▶ **Source text**:
Last changed: 28 February 1995
Introduction
Rationale
The objective is to propose multilingual extensions to the Web
that are as compatible as possible with the present Web.
The extensions should cover language engineering.
The term Web is used to name the clients, servers, HTTP, HTML, etc.
This undefinition is on purpose, as I do not wish to suggest too specifically
where to implement the mechanisms;
though, developing a multilingual client should be considered.
I give a concrete syntax,
but it should be mostly considered as an example to illustrate
the functional characteristics.
Suggestions
The concepts need maturing and suggestions are strongly encouraged,
particularly where requested with the label:
"Suggestions ?".
The broad areas are:
- Missing functionalities
- How to implement the mechanisms on the Web
Definitions
Language engineering
Language engineering covers anything related to languages:
- Terminology
- Translator's memory
- Multilingual documentary databases
- Aligned text
- Translator's Workbench
- Author's Workbench
- Machine translation
- Publishing (in particular, multilingual synchronized publishing)
Parallel Texts
Parallel texts are linguistic versions of the same text; for example,
the Treaty of Rome in English and Spanish are parallel texts.
Alignness
Alignness is a quality among linguistic versions of the same text; for example,
the Treaty of Rome in English and Spanish are parallel texts and they should
be aligned. One can have a guarantee alignness if the texts are kept as
Linguistic Objects; i.e., keeping them in a structured database.
The interesting part is aligning parallel texts automatically.
Level of Alignness
According to which depth it is possible to identify the equivalent string,
the texts are aligned at:
- Document level
- the trivial case; i.e., parallel texts
- Paragraph level
- not too hard
- Sentence level
- desirable and possible
- Term level
- it needs tagging (see below)
In this context, sentence is a part of a text delimited by
a dot, semicolon or similar.
Character set
The present Web character set is probably sufficient for
English and for some non English documents.
It is insufficient for complex multilingual environments;
for example, the European Institutions have eleven official languages.
For this type of environment, a large character set such as
Unicode (ISO 10646 BMP) is needed.
Note that the same document could have several languages with different alphabets;
for example, a document could have English and Greek:
The Greek Commissioner said: <something in Greek>.
Unicode is a 16 bits code character set that includes most of the world languages.
The 16 bits are the force and the weakness of Unicode.
The force because one can represent all the characters;
the weakness because it is an overkill for English.

▶ **Dataset entries**:

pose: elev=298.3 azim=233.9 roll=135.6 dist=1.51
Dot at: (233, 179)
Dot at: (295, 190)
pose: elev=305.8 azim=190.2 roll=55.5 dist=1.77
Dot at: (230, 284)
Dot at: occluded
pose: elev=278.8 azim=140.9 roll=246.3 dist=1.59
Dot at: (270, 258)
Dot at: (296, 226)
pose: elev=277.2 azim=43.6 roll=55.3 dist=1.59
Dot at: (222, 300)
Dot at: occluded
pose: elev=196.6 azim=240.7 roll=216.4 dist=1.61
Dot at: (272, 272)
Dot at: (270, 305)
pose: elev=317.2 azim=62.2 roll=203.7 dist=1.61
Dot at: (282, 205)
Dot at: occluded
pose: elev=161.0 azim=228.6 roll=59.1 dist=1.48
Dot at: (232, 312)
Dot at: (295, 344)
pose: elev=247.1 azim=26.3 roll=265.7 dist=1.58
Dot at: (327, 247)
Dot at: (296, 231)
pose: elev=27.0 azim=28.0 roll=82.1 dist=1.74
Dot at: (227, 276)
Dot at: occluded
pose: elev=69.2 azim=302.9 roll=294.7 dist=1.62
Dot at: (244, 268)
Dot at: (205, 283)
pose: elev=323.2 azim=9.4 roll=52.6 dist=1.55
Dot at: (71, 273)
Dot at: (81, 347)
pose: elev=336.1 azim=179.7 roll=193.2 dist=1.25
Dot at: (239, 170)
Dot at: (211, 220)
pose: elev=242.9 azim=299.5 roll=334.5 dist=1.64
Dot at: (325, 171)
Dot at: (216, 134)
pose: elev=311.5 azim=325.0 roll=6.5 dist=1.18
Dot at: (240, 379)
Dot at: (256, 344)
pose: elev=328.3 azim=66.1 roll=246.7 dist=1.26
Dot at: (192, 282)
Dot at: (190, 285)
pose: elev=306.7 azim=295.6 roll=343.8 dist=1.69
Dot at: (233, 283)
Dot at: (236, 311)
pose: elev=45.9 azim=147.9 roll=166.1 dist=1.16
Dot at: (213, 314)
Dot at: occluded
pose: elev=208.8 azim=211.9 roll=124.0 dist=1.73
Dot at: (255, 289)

▶ **Task 1**:
Answer these questions using the multilingual Web proposal:
(a) How many official languages do the European Institutions have?
(b) What does alignment at term level need?
(c) How many bits does Unicode use per character?
▶ **Task 2**: Pick up the multilingual Web proposal after its last sentence and continue it in the same style.
The records have nothing to do with the text.

▶ **Written reply 1**:
(a) Eleven.
(b) Tagging.
(c) 16 bits.

▶ **Written reply 2**:
Without compression, it duplicates the disk space and the transmission by two.
The top 8 bits are not needed for English; i.e., they are set to zero.
A Multilingual Web must be able to process Unicode and the present character set.
There should be a way to indicate a Unicode file;
for example, a file extension or a magic number (Suggestions ?).
The programs should also be capable of mapping Unicode to other
character sets; for example, to ASCII, ISO 8859-1, PC1, etc.
When the target character set is poorer, the mapping should be reasonable;
for example, mapping "é" to "e", or unmappable character to "_".
Tagging
The tagging in a Unicode document can be done
with one Unicode (16 bits) character.
A region of the coding space should be dedicated to this purpose;
i.e., it could be considered a Web alphabet.
Multilingual Aligned Hypertext (MAH)
Multilingual Aligned Hypertext is an extension of the hypertext paradigm
to natural languages;
for example, a user looking at a document in English should be able
to obtain the Spanish equivalent in a transparent way.
For this, the Web must know about foreign languages.
A lot can be done without changing HTML and just by implementing clients
that know about the structure below.
A multilingual Web should have functionalities such as:
- Making a list of available languages for displaying in a drop menu or similar
- Indicating the level of alignness (paragraph, sentence, etc)
- Display at least two aligned documents side by side and move them in sync
- Give polite error messages such as "the document is not available in Swedish"
- Most of the Services proposed in Dragoman should be implemented
- (Suggestions ? : more functionalities)
It is possible to have some Multilingual Aligned Hypertext with
the present Web using the structure below and the present character set,
but the end user must be aware of the structure and
as long as the present character is sufficient for the languages desired.
Data structure
A data structure is needed for Multilingual Aligned Hypertext.
The top of the structure is a mahName.html file.
The file can describe several schemes:
- Directory based scheme for a single set of files
- Directory based scheme for several sets of files
- SGML (Suggested by Jean Paoli, GRIF, abramatic@inria.fr)
- (Suggestions ? : other schemes such as WAIS, tar, cpio)
The mah files below could have any URL and
the name of the document could be different from
the file name (DocName).
(Suggestion ? : generalize grouping;
i.e. a groupingName.html, rather than a mahName.html file)
The default for a single set of files is:
mahDocName.html
DocName.mah (directory)
/en.html English
/es.html Spanish
/de.html German
The default for several sets of files is:
mahDatabaseName.html
DatabaseName.mah (directory)
/en/DocName1.html English
/en/DocName2.html English
/es/DocName1.html Spanish
/es/DocName2.html Spanish
/de/DocName1.html German
/de/DocName2.html German
(Suggestions ? : documentary indexing)
The mahName.html should be usable directly
by the present clients (browsers)
and/or indirectly to generate html files of the fly.
Multilingual clients should use the information to access the documents in
a transparent way.
Anchoring Strategy
The anchoring strategy must minimize the number of anchors and it must allow
changing the defaults.
Only one linguistic version of the document should have explicit anchors (e.g. English),
the other linguistic versions would have implicit anchors;
i.e., the anchors should be calculated by the alignness of the different linguistic versions.
The anchors would have to be at least at sentence level.
It would be hard to place implicit anchors in part of a sentence without tagging
and the second text should have null anchors;
named null anchors if there are several in one sentence.
example:
- No need for null anchoring in the second text.
A whole sentence is anchored in the first text and
finding the place for the implicit anchor in the second text is easy.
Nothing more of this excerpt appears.